→ Auszug

╔══

Bayer Leverkusen zeigt sich für den Fall gerüstet, dass Trainer Jupp Heynckes den aktuellen Tabellenzweiten am Ende der Saison verlässt.

"Wir können sicherlich nicht warten bis zum Sankt-Nimmerleinstag. Irgendwann wird eine Entscheidung getroffen werden müssen. Deswegen haben wir auch in Absprache mit Jupp Heynckes einen Plan B entwickelt", sagte Bayer-Geschäftsführer Wolfgang Holzhäuser in einem Interview mit SPORT1.

Holzhäuser räumte jedoch ein, dass man mit Heynckes auch in der kommenden Spielzeit zusammenarbeiten möchte.

"Er hat sich aus nachvollziehbaren Gründen dafür entschieden, noch etwas abzuwarten. Die Gründe selbst tun in der Öffentlichkeit nichts zur Sache. Wir respektieren das auch", so Holzhäuser.

Dass Heynckes von Leverkusen zurück zu Bayern München wechseln wird, wo am Ende der Spielzeit der Platz von Louis van Gaal frei wird, schloss Holzhäuser aus.

"Es liegt nahe, da die persönliche Verbindung zwischen Uli Hoeneß und Jupp Heynckes bekannt ist. Ich glaube aber nicht, dass das das Bestreben von Jupp Heynckes ist. Ich glaube, dass er letztlich dazu tendiert, bei uns zu bleiben."

Das Verhältnis zwischen Heynckes und Nationalspieler Michael Ballack sieht Holzhäuser nicht so problematisch. Es sei erheblich besser, als das teilweise draußen kolportiert werde.

"Das liegt daran, dass zwei so starke Persönlichkeiten wie Jupp Heynckes und Michael Ballack grundsätzlich unterschiedliche Auffassungen haben und da prallen eben zwei Meinungen aufeinander, die man ausdiskutieren muss." Manchmal müsse man sich auch reiben, um zu guten Ergebnissen zu gelangen, ergänzte Holzhäuser.

╚══

→ Verfügbare Daten
╔══

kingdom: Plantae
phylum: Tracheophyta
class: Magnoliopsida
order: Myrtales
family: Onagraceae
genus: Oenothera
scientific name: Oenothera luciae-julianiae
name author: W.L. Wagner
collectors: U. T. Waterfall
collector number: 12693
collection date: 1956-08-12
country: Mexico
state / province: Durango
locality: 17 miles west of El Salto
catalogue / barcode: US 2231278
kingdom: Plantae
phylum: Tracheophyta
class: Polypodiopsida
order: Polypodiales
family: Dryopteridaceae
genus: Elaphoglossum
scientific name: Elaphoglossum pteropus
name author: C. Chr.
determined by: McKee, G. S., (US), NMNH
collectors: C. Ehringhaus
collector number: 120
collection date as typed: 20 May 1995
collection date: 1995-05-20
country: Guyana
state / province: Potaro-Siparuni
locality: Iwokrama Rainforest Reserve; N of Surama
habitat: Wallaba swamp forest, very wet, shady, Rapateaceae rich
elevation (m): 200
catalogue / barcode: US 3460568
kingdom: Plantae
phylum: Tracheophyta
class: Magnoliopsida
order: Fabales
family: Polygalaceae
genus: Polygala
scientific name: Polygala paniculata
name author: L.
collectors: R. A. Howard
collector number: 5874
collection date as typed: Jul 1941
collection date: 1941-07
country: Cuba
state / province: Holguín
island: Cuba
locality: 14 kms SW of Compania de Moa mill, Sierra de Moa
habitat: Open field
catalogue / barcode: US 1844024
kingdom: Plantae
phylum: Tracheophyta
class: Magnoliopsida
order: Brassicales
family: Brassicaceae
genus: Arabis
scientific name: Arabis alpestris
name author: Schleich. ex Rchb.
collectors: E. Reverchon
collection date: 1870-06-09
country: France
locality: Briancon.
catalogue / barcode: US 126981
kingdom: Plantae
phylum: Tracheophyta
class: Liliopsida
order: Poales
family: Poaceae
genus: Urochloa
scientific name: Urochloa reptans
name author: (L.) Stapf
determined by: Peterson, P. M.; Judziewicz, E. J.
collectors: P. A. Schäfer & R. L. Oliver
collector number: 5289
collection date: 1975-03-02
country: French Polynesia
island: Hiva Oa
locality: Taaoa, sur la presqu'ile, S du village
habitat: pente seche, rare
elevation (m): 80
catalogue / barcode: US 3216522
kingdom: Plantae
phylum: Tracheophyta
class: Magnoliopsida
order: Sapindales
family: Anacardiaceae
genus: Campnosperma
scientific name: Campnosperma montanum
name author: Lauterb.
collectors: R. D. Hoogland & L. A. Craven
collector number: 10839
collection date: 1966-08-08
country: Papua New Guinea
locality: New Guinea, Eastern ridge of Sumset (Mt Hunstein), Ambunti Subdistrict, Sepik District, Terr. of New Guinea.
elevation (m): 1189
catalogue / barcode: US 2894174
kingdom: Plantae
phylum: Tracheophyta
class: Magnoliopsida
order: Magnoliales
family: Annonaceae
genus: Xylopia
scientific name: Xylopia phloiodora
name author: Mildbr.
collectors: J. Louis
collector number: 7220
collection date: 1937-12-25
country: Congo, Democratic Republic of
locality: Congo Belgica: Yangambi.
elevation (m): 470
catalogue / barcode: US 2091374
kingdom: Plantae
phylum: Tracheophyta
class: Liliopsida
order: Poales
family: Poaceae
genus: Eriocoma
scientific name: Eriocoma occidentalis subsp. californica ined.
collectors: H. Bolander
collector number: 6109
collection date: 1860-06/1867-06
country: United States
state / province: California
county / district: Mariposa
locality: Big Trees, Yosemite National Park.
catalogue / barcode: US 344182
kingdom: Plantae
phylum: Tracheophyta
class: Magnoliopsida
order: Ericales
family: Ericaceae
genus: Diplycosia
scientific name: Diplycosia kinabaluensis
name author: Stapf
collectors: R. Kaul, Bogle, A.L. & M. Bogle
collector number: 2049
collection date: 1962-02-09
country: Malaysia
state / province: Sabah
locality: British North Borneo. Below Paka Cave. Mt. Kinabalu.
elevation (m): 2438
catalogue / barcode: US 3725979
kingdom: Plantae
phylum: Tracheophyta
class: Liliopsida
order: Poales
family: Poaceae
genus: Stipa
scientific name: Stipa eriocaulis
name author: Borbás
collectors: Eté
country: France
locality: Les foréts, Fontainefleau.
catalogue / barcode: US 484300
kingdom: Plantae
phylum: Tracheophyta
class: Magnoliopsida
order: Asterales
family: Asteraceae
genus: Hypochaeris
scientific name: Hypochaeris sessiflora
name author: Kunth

╚══

→ Aufgabenstellung
Schreiben Sie aus dem Auszug alles ab "Dass Heynckes von" bis hinunter zu "draußen kolportiert werde." Wort für Wort ab.

→ Ergebnis der Aufgabe
Dass Heynckes von Leverkusen zurück zu Bayern München wechseln wird, wo am Ende der Spielzeit der Platz von Louis van Gaal frei wird, schloss Holzhäuser aus.

"Es liegt nahe, da die persönliche Verbindung zwischen Uli Hoeneß und Jupp Heynckes bekannt ist. Ich glaube aber nicht, dass das das Bestreben von Jupp Heynckes ist. Ich glaube, dass er letztlich dazu tendiert, bei uns zu bleiben."

Das Verhältnis zwischen Heynckes und Nationalspieler Michael Ballack sieht Holzhäuser nicht so problematisch. Es sei erheblich besser, als das teilweise draußen kolportiert werde.